*Exercise input*:
BEGIN
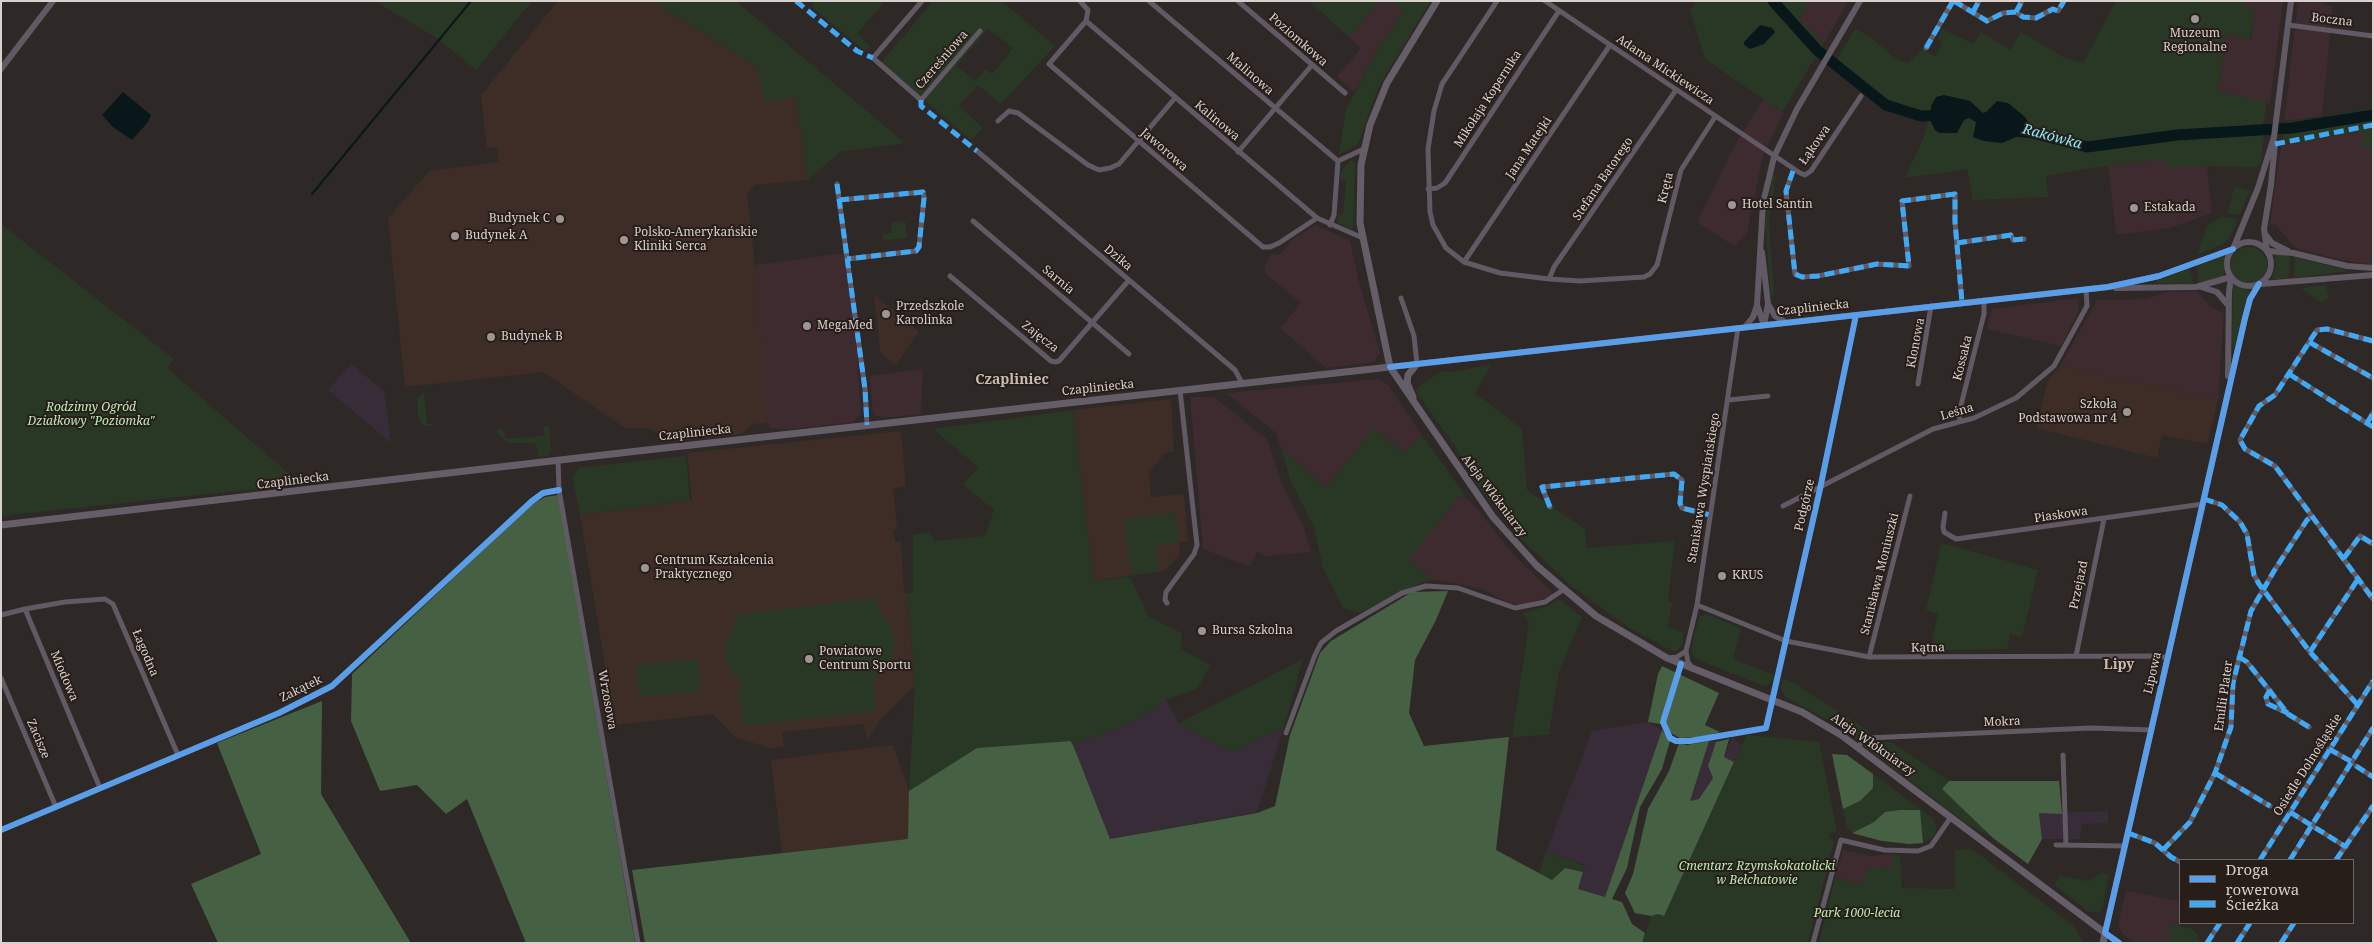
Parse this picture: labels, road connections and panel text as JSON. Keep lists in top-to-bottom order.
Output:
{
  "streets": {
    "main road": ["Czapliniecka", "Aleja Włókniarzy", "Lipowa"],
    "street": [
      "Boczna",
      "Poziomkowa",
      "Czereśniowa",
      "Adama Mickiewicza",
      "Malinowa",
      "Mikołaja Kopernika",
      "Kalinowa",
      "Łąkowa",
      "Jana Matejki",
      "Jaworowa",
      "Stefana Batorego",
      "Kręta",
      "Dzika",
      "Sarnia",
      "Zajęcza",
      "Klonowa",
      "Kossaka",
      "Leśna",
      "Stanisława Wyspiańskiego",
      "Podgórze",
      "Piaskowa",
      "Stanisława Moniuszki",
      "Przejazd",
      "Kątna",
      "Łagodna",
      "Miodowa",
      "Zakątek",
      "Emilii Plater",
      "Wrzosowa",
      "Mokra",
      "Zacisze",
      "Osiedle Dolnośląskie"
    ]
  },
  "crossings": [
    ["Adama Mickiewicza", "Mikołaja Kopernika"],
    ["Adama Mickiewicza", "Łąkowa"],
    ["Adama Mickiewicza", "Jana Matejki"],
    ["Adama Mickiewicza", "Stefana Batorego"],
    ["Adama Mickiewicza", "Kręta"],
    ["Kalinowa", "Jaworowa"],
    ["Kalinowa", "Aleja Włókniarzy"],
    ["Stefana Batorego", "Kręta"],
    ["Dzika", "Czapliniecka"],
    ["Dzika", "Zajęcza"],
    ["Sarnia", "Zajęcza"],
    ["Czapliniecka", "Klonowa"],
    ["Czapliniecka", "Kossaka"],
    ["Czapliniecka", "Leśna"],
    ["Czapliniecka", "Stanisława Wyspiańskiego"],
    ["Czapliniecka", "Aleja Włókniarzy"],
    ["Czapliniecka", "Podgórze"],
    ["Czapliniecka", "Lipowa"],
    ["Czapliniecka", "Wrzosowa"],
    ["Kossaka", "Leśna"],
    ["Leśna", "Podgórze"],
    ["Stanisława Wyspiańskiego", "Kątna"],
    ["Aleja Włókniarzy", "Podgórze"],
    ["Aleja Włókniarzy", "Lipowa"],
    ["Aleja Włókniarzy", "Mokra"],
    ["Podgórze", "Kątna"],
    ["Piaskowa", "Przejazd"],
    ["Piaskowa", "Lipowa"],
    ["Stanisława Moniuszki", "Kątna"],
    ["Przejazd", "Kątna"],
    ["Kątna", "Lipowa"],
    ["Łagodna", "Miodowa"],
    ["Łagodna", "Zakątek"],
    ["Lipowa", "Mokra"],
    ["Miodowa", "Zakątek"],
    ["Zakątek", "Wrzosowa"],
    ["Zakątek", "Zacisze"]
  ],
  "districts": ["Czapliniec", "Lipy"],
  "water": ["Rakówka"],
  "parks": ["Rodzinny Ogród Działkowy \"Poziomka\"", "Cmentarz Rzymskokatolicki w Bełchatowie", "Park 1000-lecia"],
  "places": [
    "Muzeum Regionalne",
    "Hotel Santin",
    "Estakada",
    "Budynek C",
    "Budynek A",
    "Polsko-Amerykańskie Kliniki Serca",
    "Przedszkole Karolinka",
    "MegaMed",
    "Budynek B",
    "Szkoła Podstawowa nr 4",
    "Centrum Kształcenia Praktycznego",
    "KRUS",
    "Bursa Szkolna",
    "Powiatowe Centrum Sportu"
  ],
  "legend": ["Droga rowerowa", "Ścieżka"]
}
END
*Task details*:
Review the preceding data and report every line that includes the string "Dzika".

*Response below*:
      "Dzika",
    ["Dzika", "Czapliniecka"],
    ["Dzika", "Zajęcza"],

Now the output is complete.